TASK MATERIAL ->
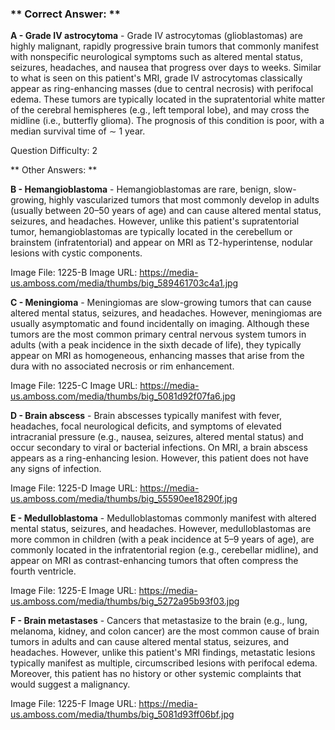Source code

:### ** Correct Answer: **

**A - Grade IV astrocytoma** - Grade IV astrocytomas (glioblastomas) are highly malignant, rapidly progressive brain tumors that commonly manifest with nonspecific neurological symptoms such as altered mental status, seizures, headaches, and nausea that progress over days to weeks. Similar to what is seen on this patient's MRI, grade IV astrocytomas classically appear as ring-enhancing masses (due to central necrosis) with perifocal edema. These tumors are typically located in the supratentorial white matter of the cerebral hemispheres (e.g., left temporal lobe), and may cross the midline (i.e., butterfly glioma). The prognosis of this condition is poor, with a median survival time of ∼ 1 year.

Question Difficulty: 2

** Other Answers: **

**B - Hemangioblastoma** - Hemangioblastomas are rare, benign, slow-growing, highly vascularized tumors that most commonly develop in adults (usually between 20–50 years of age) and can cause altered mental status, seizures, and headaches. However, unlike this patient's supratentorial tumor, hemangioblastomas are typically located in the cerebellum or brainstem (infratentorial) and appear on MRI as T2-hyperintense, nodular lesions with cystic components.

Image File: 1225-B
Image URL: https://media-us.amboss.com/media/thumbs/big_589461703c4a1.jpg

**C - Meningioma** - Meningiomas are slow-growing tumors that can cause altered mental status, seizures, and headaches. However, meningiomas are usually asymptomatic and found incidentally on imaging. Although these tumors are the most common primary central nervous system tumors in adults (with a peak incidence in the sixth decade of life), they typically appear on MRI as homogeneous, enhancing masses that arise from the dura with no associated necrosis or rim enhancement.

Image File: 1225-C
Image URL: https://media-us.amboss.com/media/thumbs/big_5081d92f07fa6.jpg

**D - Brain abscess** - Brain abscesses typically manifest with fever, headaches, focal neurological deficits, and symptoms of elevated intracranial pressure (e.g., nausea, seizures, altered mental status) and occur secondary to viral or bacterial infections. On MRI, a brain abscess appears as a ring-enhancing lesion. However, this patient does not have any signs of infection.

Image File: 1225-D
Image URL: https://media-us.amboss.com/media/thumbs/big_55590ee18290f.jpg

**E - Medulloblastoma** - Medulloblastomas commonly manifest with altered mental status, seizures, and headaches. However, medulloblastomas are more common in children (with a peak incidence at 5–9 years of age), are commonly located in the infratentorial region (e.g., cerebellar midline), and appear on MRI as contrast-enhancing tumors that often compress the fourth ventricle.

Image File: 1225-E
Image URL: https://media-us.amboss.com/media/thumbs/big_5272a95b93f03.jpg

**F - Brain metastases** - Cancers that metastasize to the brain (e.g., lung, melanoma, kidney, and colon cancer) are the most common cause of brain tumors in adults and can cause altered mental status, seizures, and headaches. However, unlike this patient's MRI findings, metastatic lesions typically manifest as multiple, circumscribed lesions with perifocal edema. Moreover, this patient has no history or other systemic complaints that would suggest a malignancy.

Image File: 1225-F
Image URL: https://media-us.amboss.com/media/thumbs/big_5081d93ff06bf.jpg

GOAL OF THE EXERCISE ->
From the material above, copy every line that has the word "File" in it.

SOLUTION FOR THIS EXERCISE ->
Image File: 1225-B
Image File: 1225-C
Image File: 1225-D
Image File: 1225-E
Image File: 1225-F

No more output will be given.